Friday, August 3rd, 2012
Tree Houses. Fairy Tale Castles in the Air
By Philip Jodidio,
Taschen, September 2012

The Baron in the Trees (Il Barone Rampante) by the Italian author, Italo Calvino was published in 1957. Set in 18th century Liguria, it has been described as a philosophical fiction and a metaphor for independence. It relates the adventures of twelve-year-old Cosimo Piovasco di Rondò who, in a rebellious fit, after refusing to eat a dinner of snails prepared by his sadistic sister, climbs up a tree and decides never to set foot on the ground again. I don’t have the book any more but having read it six years or so ago, seem to remember that the baron never got around to building a treehouse. ‘The idea of climbing a tree for shelter, or just to see the earth from another perspective, is probably as old as humanity,’ the Taschen blurb for Tree Houses.

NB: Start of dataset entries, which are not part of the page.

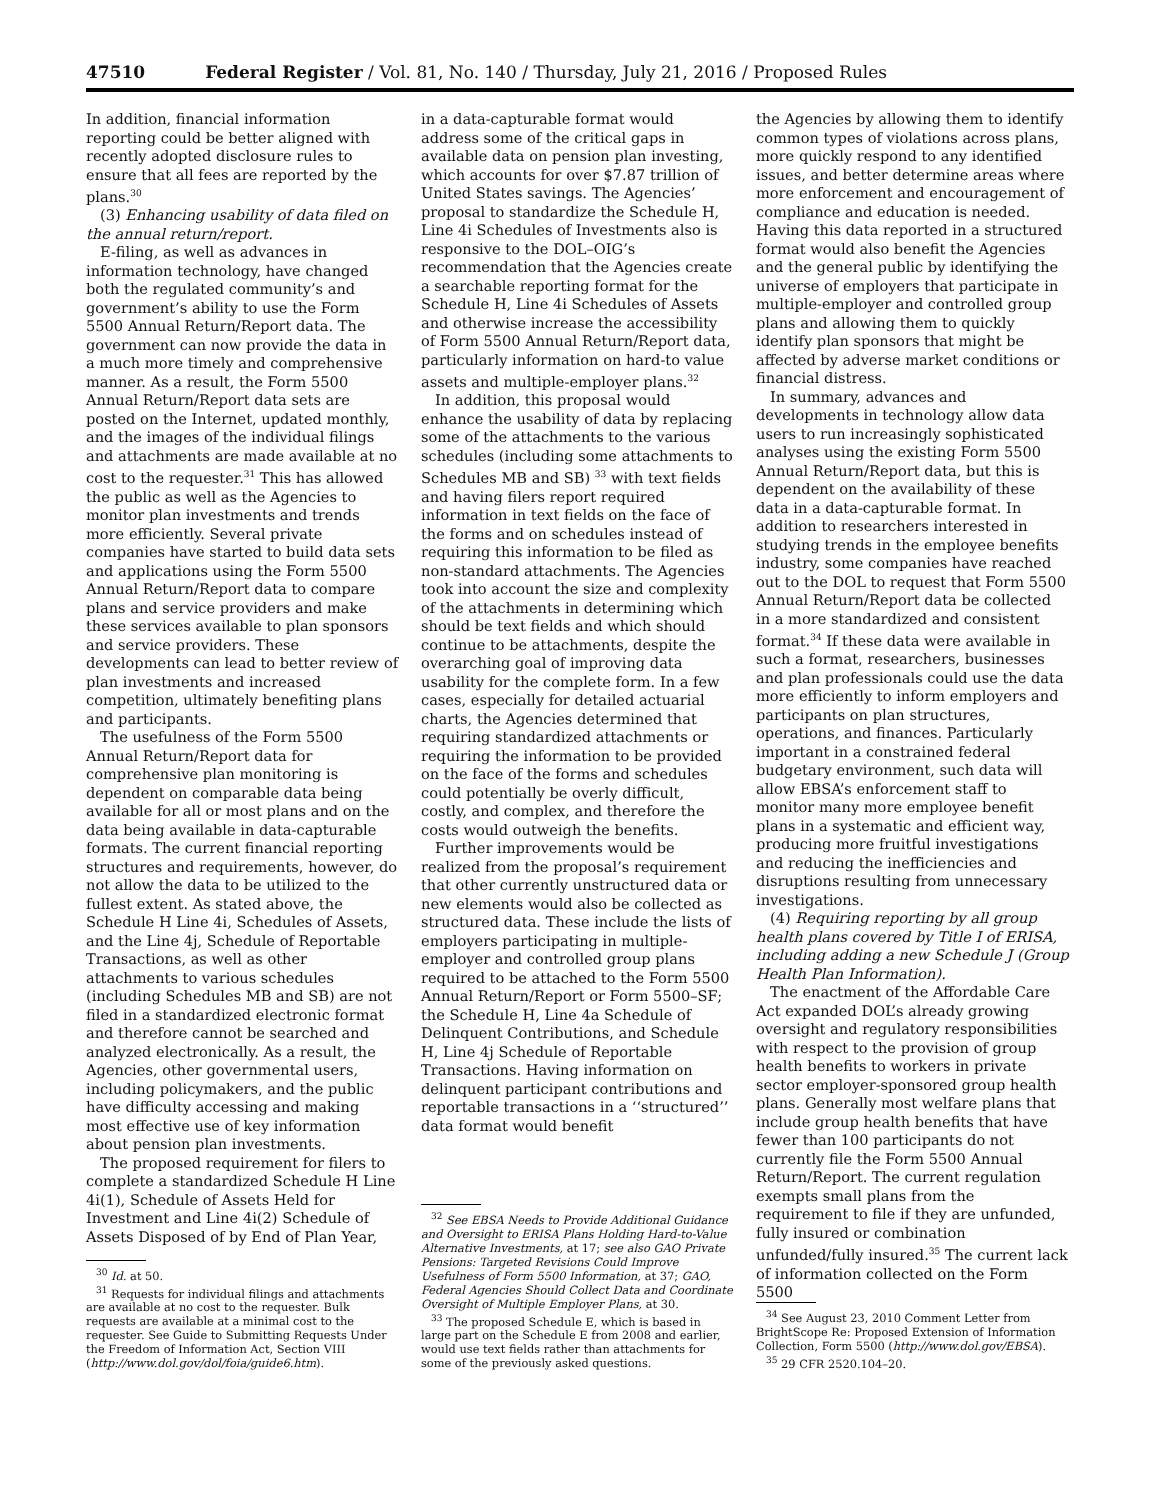47510 Federal Register / Vol. 81, No. 140 / Thursday, July 21, 2016 / Proposed Rules
In addition, financial information reporting could be better aligned with recently adopted disclosure rules to ensure that all fees are reported by the plans.<sup>30</sup>
(3) Enhancing usability of data filed on the annual return/report.
E-filing, as well as advances in information technology, have changed both the regulated community’s and government’s ability to use the Form 5500 Annual Return/Report data. The government can now provide the data in a much more timely and comprehensive manner. As a result, the Form 5500 Annual Return/Report data sets are posted on the Internet, updated monthly, and the images of the individual filings and attachments are made available at no cost to the requester.<sup>31</sup> This has allowed the public as well as the Agencies to monitor plan investments and trends more efficiently. Several private companies have started to build data sets and applications using the Form 5500 Annual Return/Report data to compare plans and service providers and make these services available to plan sponsors and service providers. These developments can lead to better review of plan investments and increased competition, ultimately benefiting plans and participants.
The usefulness of the Form 5500 Annual Return/Report data for comprehensive plan monitoring is dependent on comparable data being available for all or most plans and on the data being available in data-capturable formats. The current financial reporting structures and requirements, however, do not allow the data to be utilized to the fullest extent. As stated above, the Schedule H Line 4i, Schedules of Assets, and the Line 4j, Schedule of Reportable Transactions, as well as other attachments to various schedules (including Schedules MB and SB) are not filed in a standardized electronic format and therefore cannot be searched and analyzed electronically. As a result, the Agencies, other governmental users, including policymakers, and the public have difficulty accessing and making most effective use of key information about pension plan investments.
The proposed requirement for filers to complete a standardized Schedule H Line 4i(1), Schedule of Assets Held for Investment and Line 4i(2) Schedule of Assets Disposed of by End of Plan Year,
<sup>30</sup> Id. at 50.
<sup>31</sup> Requests for individual filings and attachments are available at no cost to the requester. Bulk requests are available at a minimal cost to the requester. See Guide to Submitting Requests Under the Freedom of Information Act, Section VIII (http://www.dol.gov/dol/foia/guide6.htm).
in a data-capturable format would address some of the critical gaps in available data on pension plan investing, which accounts for over $7.87 trillion of United States savings. The Agencies’ proposal to standardize the Schedule H, Line 4i Schedules of Investments also is responsive to the DOL–OIG’s recommendation that the Agencies create a searchable reporting format for the Schedule H, Line 4i Schedules of Assets and otherwise increase the accessibility of Form 5500 Annual Return/Report data, particularly information on hard-to value assets and multiple-employer plans.<sup>32</sup>
In addition, this proposal would enhance the usability of data by replacing some of the attachments to the various schedules (including some attachments to Schedules MB and SB) <sup>33</sup> with text fields and having filers report required information in text fields on the face of the forms and on schedules instead of requiring this information to be filed as non-standard attachments. The Agencies took into account the size and complexity of the attachments in determining which should be text fields and which should continue to be attachments, despite the overarching goal of improving data usability for the complete form. In a few cases, especially for detailed actuarial charts, the Agencies determined that requiring standardized attachments or requiring the information to be provided on the face of the forms and schedules could potentially be overly difficult, costly, and complex, and therefore the costs would outweigh the benefits.
Further improvements would be realized from the proposal’s requirement that other currently unstructured data or new elements would also be collected as structured data. These include the lists of employers participating in multiple-employer and controlled group plans required to be attached to the Form 5500 Annual Return/Report or Form 5500–SF; the Schedule H, Line 4a Schedule of Delinquent Contributions, and Schedule H, Line 4j Schedule of Reportable Transactions. Having information on delinquent participant contributions and reportable transactions in a ‘‘structured’’ data format would benefit
<sup>32</sup> See EBSA Needs to Provide Additional Guidance and Oversight to ERISA Plans Holding Hard-to-Value Alternative Investments, at 17; see also GAO Private Pensions: Targeted Revisions Could Improve Usefulness of Form 5500 Information, at 37; GAO, Federal Agencies Should Collect Data and Coordinate Oversight of Multiple Employer Plans, at 30.
<sup>33</sup> The proposed Schedule E, which is based in large part on the Schedule E from 2008 and earlier, would use text fields rather than attachments for some of the previously asked questions.
the Agencies by allowing them to identify common types of violations across plans, more quickly respond to any identified issues, and better determine areas where more enforcement and encouragement of compliance and education is needed. Having this data reported in a structured format would also benefit the Agencies and the general public by identifying the universe of employers that participate in multiple-employer and controlled group plans and allowing them to quickly identify plan sponsors that might be affected by adverse market conditions or financial distress.
In summary, advances and developments in technology allow data users to run increasingly sophisticated analyses using the existing Form 5500 Annual Return/Report data, but this is dependent on the availability of these data in a data-capturable format. In addition to researchers interested in studying trends in the employee benefits industry, some companies have reached out to the DOL to request that Form 5500 Annual Return/Report data be collected in a more standardized and consistent format.<sup>34</sup> If these data were available in such a format, researchers, businesses and plan professionals could use the data more efficiently to inform employers and participants on plan structures, operations, and finances. Particularly important in a constrained federal budgetary environment, such data will allow EBSA’s enforcement staff to monitor many more employee benefit plans in a systematic and efficient way, producing more fruitful investigations and reducing the inefficiencies and disruptions resulting from unnecessary investigations.
(4) Requiring reporting by all group health plans covered by Title I of ERISA, including adding a new Schedule J (Group Health Plan Information).
The enactment of the Affordable Care Act expanded DOL’s already growing oversight and regulatory responsibilities with respect to the provision of group health benefits to workers in private sector employer-sponsored group health plans. Generally most welfare plans that include group health benefits that have fewer than 100 participants do not currently file the Form 5500 Annual Return/Report. The current regulation exempts small plans from the requirement to file if they are unfunded, fully insured or combination unfunded/fully insured.<sup>35</sup> The current lack of information collected on the Form 5500
<sup>34</sup> See August 23, 2010 Comment Letter from BrightScope Re: Proposed Extension of Information Collection, Form 5500 (http://www.dol.gov/EBSA).
<sup>35</sup> 29 CFR 2520.104–20.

Fairy Tale Castles in the Air tells us, describing the phenomena as, ‘Childhood fantasy meets grown-up savoir faire’.

At Disneyland in California, where nothing is philosophical and everything fiction, you can take a tour of Tarzan’s Treehouse set high in an 80-foot-tall (24.4m) artificial Disneydendron semperflorens grandis, or Large Ever-blooming Disney Tree to you and me, on which we are told 450 – presumably, also artificial – branches and over 6,000 leaves grow – fake too, I would have thought. Hideouts like Tarzan’s jungle abode and Peter Pan’s Hangman’s Tree may come to mind when we think of treehouses but there’s a lot more to them than all the make believe.

Tree houses have a long and rich history in the real world and, as described in internationally-renowned author Philip Jodido’s forthcoming publication, building and designing them is still as popular as ever. Jodido, who studied art history and economics at Harvard has a long and rich history himself, especially with Taschen, for which his books include the Architecture Now! series and monographs on a list of prominent contemporary architects, among them, Tadao Ando, Norman Foster and Zaha Hadid.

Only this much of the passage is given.